Et soulevant son chapeau, il entra dans le parc.

Comme je le suivais, je vis la femme prendre les rênes, pendant que l'homme se retournait pour nous regarder et lançait un jet de jus de tabac, comme l'eut fait un cocher de profession.

— C'est sir John Lade, dit mon oncle, un des hommes les plus riches et des meilleurs cochers de l'Angleterre; il n'y a pas sur les routes un professionnel plus expert à manier les rênes et la langue et sa femme Lady Letty ne sentend pas moins à l'un qu'à l'autre.
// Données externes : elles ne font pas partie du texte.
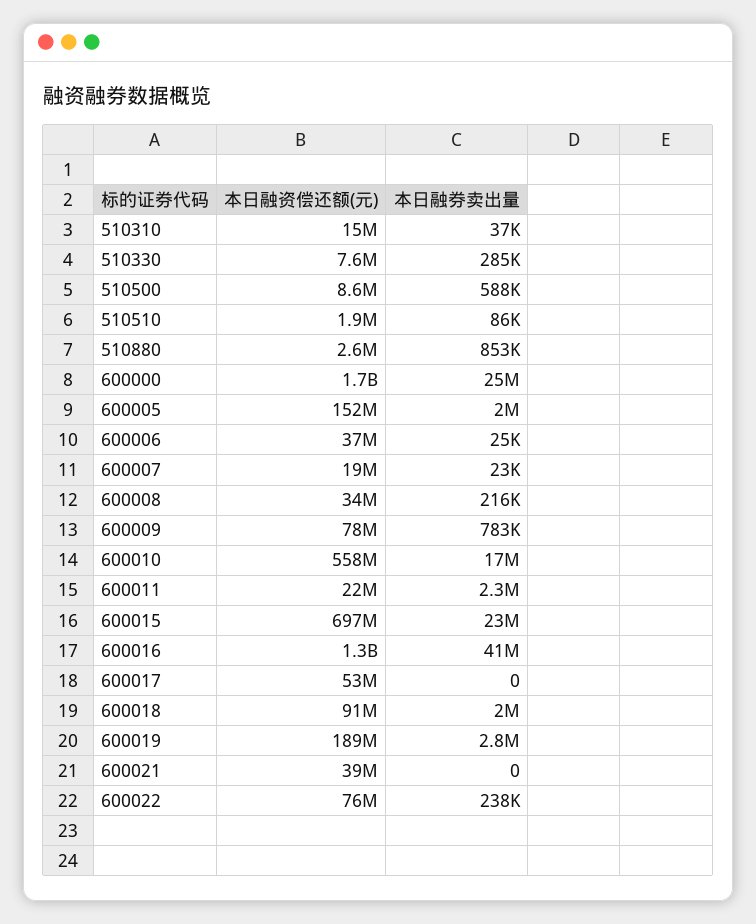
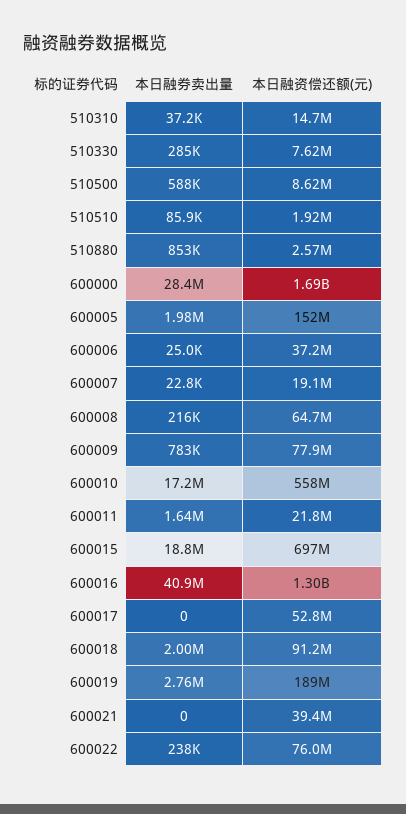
  {
    "本日融资偿还额(元)": {
      "510310": 14700000,
      "510330": 7620000,
      "510500": 8620000,
      "510510": 1920000,
      "510880": 2570000,
      "600000": 1690000000,
      "600005": 152000000,
      "600006": 37200000,
      "600007": 19100000,
-     "600008": 34000000,
+     "600008": 64700000,
      "600009": 77900000,
      "600010": 558000000,
      "600011": 21800000,
      "600015": 697000000,
      "600016": 1300000000,
      "600017": 52800000,
      "600018": 91200000,
      "600019": 189000000,
      "600021": 39400000,
      "600022": 76000000
    },
    "本日融券卖出量": {
      "510310": 37200,
      "510330": 285000,
      "510500": 588000,
      "510510": 85900,
      "510880": 853000,
-     "600000": 25000000,
+     "600000": 28400000,
      "600005": 1980000,
      "600006": 25000,
      "600007": 22800,
      "600008": 216000,
      "600009": 783000,
      "600010": 17200000,
-     "600011": 2300000,
+     "600011": 1640000,
-     "600015": 23000000,
+     "600015": 18800000,
      "600016": 40900000,
      "600017": 0,
      "600018": 2000000,
      "600019": 2760000,
      "600021": 0,
      "600022": 238000
    }
  }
— C'est terrible de l'entendre? dis-je.

— Oui! c'est son genre d'excentricité. Nous en avons tous. Elle divertit le prince. Maintenant, mon neveu, serrez-moi de près, ayez les yeux ouverts et la bouche close.

Deux rangs de magnifiques laquais rouge et or, qui gardaient la porte, s'inclinèrent profondément, pendant que nous passions au milieu d'eux, mon oncle et moi, lui redressant la tête et paraissant chez lui, moi faisant de mon mieux pour prendre de l'assurance, bien que mon coeur battit à coups rapides. De là, on passa dans un hall haut et vaste, décoré à l'orientale, qui s'harmonisait avec les dômes et les minarets du dehors.